Arecibo’s Data Rescue
Priceless astronomy data saved to Ranch system following collapse of Arecibo Telescope
When Puerto Rico’s famed Arecibo telescope collapsed in 2020, astronomers lost access to one of the world’s most treasured pieces of equipment — but also, potentially, decades of priceless data holding still undiscovered secrets about the universe. Now, thanks to a data rescue plan led by TACC, Arecibo’s observations will be preserved for generations of future astronomers.
Millions of people have seen footage of the collapse of the famed Arecibo radio telescope in December 2020. The 900-ton instrument platform snapped its gossamer-like suspension cables, which sent it crashing through the radio dish below and into the Puerto Rican countryside, destroying the giant telescope.
Astronomers worldwide keenly felt the loss of one of the world’s premiere telescopes whose past achievements include the discovery of the first planet found outside our solar system and the first-ever binary pulsar, a find that tested Einstein’s General Theory of Relativity and earned its discoverers a Nobel Prize in 1993.

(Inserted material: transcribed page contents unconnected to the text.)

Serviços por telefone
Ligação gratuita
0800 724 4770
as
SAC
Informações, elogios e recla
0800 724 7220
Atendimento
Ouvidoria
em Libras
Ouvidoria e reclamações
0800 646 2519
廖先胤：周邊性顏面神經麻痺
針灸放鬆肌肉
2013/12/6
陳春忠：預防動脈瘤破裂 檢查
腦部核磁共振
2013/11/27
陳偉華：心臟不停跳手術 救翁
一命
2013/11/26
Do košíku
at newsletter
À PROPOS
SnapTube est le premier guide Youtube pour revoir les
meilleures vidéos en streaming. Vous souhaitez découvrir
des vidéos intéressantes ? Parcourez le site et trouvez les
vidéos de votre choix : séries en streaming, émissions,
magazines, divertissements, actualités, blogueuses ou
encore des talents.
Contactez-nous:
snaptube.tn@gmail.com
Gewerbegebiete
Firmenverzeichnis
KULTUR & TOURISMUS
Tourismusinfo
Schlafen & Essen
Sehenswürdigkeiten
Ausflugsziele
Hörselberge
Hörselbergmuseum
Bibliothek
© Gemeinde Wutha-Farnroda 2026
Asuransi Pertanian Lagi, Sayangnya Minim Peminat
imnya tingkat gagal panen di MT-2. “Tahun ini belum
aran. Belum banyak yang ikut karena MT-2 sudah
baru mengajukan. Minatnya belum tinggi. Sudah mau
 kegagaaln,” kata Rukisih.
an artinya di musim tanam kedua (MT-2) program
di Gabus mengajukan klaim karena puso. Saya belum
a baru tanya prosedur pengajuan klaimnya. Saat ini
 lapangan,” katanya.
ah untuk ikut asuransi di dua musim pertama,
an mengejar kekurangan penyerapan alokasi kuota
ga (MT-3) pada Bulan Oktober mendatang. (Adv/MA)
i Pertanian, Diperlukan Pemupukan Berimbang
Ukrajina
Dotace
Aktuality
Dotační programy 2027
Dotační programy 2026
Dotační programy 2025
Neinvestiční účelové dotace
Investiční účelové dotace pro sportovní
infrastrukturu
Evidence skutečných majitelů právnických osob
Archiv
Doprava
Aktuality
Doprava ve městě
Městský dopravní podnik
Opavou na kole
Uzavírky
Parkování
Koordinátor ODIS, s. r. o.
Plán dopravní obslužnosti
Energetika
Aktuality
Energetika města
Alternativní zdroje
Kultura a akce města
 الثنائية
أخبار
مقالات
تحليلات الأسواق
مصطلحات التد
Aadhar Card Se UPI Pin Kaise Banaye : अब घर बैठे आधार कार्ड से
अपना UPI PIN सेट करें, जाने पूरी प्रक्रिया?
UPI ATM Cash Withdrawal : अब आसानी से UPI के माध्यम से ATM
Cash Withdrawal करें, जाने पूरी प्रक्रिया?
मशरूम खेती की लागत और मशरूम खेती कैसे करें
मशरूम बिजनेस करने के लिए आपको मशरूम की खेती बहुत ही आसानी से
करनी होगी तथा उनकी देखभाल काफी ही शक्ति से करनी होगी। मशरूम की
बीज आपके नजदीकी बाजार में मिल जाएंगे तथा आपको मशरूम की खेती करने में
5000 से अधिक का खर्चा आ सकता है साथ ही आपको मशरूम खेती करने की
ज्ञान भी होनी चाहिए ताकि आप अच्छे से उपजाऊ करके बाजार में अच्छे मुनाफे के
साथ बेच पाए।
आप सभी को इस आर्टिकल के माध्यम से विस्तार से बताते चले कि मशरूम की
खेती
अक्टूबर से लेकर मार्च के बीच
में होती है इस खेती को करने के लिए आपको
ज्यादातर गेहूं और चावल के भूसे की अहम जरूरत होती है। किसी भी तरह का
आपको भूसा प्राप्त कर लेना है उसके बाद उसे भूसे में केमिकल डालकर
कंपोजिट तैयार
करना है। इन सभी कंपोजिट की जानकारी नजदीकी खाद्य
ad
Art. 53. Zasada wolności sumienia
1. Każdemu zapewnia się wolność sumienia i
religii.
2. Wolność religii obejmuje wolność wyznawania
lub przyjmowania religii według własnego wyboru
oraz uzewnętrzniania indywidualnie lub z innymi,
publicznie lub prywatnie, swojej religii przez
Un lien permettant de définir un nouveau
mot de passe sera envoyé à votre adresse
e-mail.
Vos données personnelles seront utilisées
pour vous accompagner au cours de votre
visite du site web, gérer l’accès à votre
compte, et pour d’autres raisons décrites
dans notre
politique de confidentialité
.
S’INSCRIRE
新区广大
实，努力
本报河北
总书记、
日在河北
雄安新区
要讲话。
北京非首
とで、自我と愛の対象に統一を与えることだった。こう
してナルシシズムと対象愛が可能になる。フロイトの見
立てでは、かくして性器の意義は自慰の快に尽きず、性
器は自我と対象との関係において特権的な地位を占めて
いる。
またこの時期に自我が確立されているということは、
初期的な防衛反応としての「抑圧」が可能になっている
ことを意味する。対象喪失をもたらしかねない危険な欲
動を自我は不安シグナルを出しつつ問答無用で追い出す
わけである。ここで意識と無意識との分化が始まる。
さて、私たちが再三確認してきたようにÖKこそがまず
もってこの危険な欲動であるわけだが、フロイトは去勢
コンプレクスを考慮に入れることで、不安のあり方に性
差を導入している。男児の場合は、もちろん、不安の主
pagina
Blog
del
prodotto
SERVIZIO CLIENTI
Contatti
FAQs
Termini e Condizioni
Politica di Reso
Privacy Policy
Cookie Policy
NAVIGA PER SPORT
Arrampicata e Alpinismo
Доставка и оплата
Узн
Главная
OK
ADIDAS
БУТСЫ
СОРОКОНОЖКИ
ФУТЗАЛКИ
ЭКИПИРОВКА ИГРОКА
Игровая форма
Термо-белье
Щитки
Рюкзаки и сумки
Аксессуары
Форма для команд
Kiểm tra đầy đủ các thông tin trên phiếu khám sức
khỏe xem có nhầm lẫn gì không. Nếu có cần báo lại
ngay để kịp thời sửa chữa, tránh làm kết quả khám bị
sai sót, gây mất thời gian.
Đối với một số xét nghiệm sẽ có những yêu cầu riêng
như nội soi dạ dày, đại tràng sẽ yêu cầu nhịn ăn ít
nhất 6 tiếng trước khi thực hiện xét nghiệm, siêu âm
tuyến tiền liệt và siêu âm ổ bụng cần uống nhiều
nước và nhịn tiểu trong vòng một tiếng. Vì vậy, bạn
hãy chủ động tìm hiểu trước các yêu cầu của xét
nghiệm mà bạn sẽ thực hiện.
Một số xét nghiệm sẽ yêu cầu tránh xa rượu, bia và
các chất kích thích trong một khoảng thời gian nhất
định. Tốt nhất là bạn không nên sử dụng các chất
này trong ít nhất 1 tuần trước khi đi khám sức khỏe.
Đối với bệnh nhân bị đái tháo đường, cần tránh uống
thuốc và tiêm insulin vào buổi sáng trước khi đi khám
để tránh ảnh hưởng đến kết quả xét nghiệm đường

Luckily, the data center for the Arecibo telescope was spared any long-term damage from the collapse. It stored the ‘golden copy’ of data — the original tapes, hard drives, and disk drives of sky scans since the 1960s. All in all, about three petabytes, or 3,000 terabytes of telescope data needed to be rescued off the island before any other disaster might strike.
Within weeks of Arecibo’s collapse, TACC entered into a partnership to move the Arecibo radio telescope data to Ranch, a long-term data mass storage system at the center.
Future plans include expanding access to over 50 years of astronomy data from the Arecibo Observatory, which up until 2016 had been the world’s largest radio telescope.
“Many key astronomical discoveries come from observing changes in the universe. Preserving data is key to enabling these discoveries,” said Niall Gaffney, who led the development of the Hubble Legacy Archive and is Director of Data Intensive Computing at TACC.
Gaffney listed examples of treasured astronomical data that go back hundreds of years such as Galileo's notebooks; William Herschel's binary star observations; and the Harvard Plate archive that comprises the world's largest archive of stellar glass plate negatives. “By ensuring the rich data collection of the Arecibo telescope lives on, new discoveries not otherwise possible will be enabled,” Gaffney added.
The long term data archive at TACC, Ranch, was able to rapidly provide enhanced bandwidth, a dedicated server for data transfer including a large dedicated file system, and tape storage providing redundant copies of the data as it moved onto tape. These resources were provided within days of the initial request.
TACC was able to rapidly respond to an urgent request from Arecibo for a redundant, permanent archive of its data using the 142 petabyte Ranch archiving system without impacting any current or future planned use of the system.
“I am thrilled that UT Austin will become the home of the data repository for one of the most important telescopes of the past half-century,” said astronomer Dan Jaffe, Vice President for Research at The University of Texas at Austin.
“Arecibo made important contributions across many fields — studies of planets, setting the scale for the expansion of the universe, understanding the clouds from which stars form, to name a few. Preserving these data and making them available for further study will allow Arecibo’s legacy to have an ongoing impact on my field,” said Jaffe.
The data storage is part of the ongoing efforts at Arecibo Observatory to clean up debris from the telescope’s 900-ton instrument platform and reopen remaining infrastructure. Arecibo’s data includes information from thousands of observing sessions, equivalent to watching 120 years of HD video. The data were collected from Arecibo’s 1,000 foot (305 meter) fixed spherical radio/radar telescope.
To get from Arecibo to Austin, the data were copied to storage devices and driven to the University of Puerto Rico at Mayaguez for upload. This ensures that the research community continues to access and execute research on the existing data. This data migration is done in coordination with Arecibo’s IT department, led by Arun Venkataraman.
Once the data drives reached the university, Arecibo’s IT department worked with Globus and the University of Chicago to get data integrity software installed that could stage the next leg of its transfer. Then the data travelled over the AMPATH Internet exchange point that connects the University of Puerto Rico to Miami, Florida. It finally used Internet2 and the LEARN network in Texas to get to TACC in Austin.
“The data is priceless,” emphasized Julio Alvarado, Big Data Program Manager at Arecibo.
As of November of 2021, data are still being transferred and work continues at TACC to create the infrastructure needed to simplify finding data for future discoveries. “While some of the data led to major discoveries over the years, there are reams of data that have yet to be analyzed and could very likely yield more discoveries. Arecibo’s plan is to work with TACC to provide researchers access to the data and the tools necessary to easily retrieve data to continue the science mission at Arecibo,” Alvarado said.